たましいの場所

作者は早川義夫。といえば本屋さんの本を書いた人やねとピンときた人は本好きのレベル上がってます(笑)→「ぼくは本屋のおやじさん」
でもこの人はミュージシャンでもある。かわった経歴だなあというのが最初の印象。
本の本を読もうと思って最初に読もうと思うのがヴィレッジヴァンガードの本や晶文社からでてるこの本。あと、ジュンクの田口さんの本ね。
さて本を開く。最初の頁だ。見開きの左頁に進む。すると、おや、詩だ。
お、これいいじゃん。本って全頁に感動するかっていうと、そんな本滅多にない。付箋を貼りたくなるような箇所があちこちに、いや1箇所でもあれば、1箇所でいい、こころ動かされたら、もうその本はしめしめ、読んでよかったと思っていいのだ。勿論、なんじゃこりゃと思えば途中でやめればいいのだ。
さて、戻るぞ。その詩は金子光晴「反対」という詩で、
なにしに生れてきたと問はるれば、
躊躇なく答へよう。
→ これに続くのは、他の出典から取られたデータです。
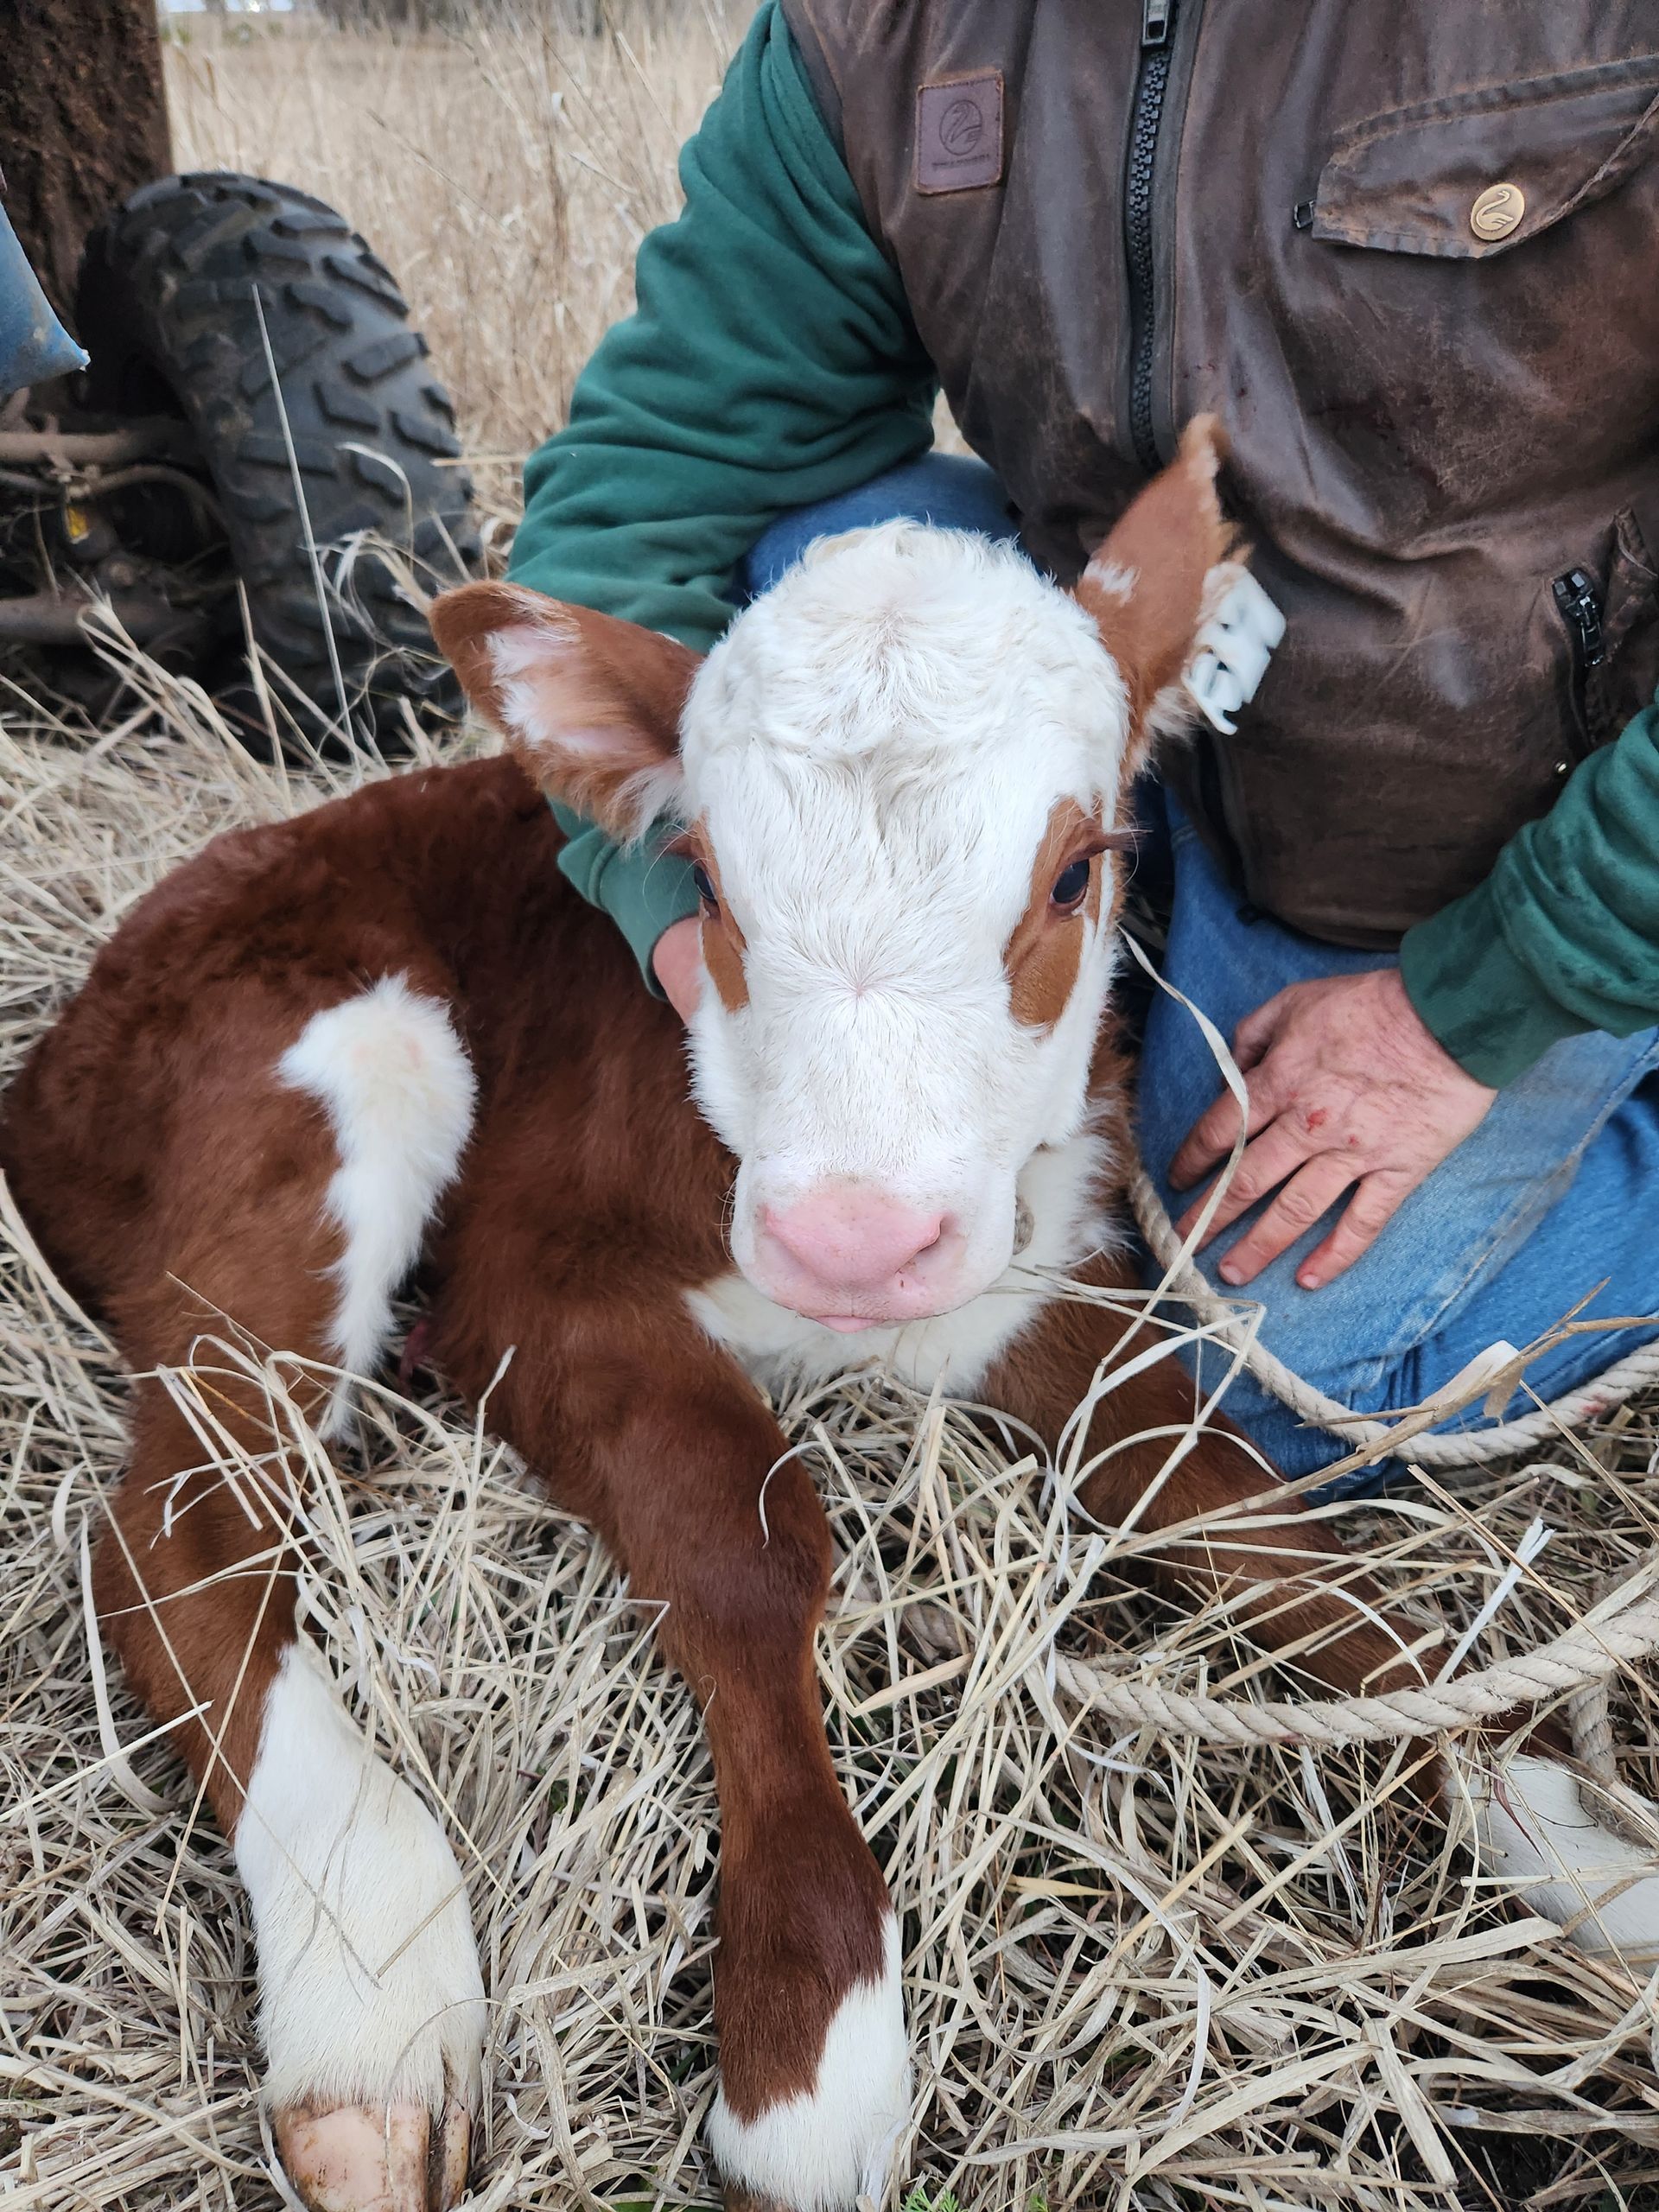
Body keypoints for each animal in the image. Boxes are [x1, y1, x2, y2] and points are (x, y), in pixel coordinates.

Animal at [5, 421, 1656, 2212]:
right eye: (709, 883)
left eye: (1077, 873)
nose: (852, 1239)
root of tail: (64, 1031)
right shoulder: (534, 1279)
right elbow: (751, 1546)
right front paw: (815, 2040)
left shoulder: (1027, 1266)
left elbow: (1252, 1522)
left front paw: (1564, 1825)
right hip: (346, 1060)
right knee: (173, 1527)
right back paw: (372, 2013)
反対しにと。
僕は、東にゐるときは、
西にゆきたいと思ひ

そして次の頁でも、いいことをいうじゃないかと付箋に手が伸びる。
変わったのは見ためだけであり、考え方、感じ方は何一つ変わっていない。
目的と手段をはきちがえてはいけないとp18で教えてくれている。
写真を撮りたいから写真を撮るのではない。
写したいものがあるから撮るのだ。
30頁をすぎていくと評論に対しての考えが述べてあり、これもなるほどと思いながら読んでいった。
知識を披露したり、いいか悪いかを言うのが評論ではない。自分の心の中をみせて初めて評論家になれると。
p260からは作者が読んだ本が少し紹介されてあるが、ここだけでも本好きには読む価値ありだろう。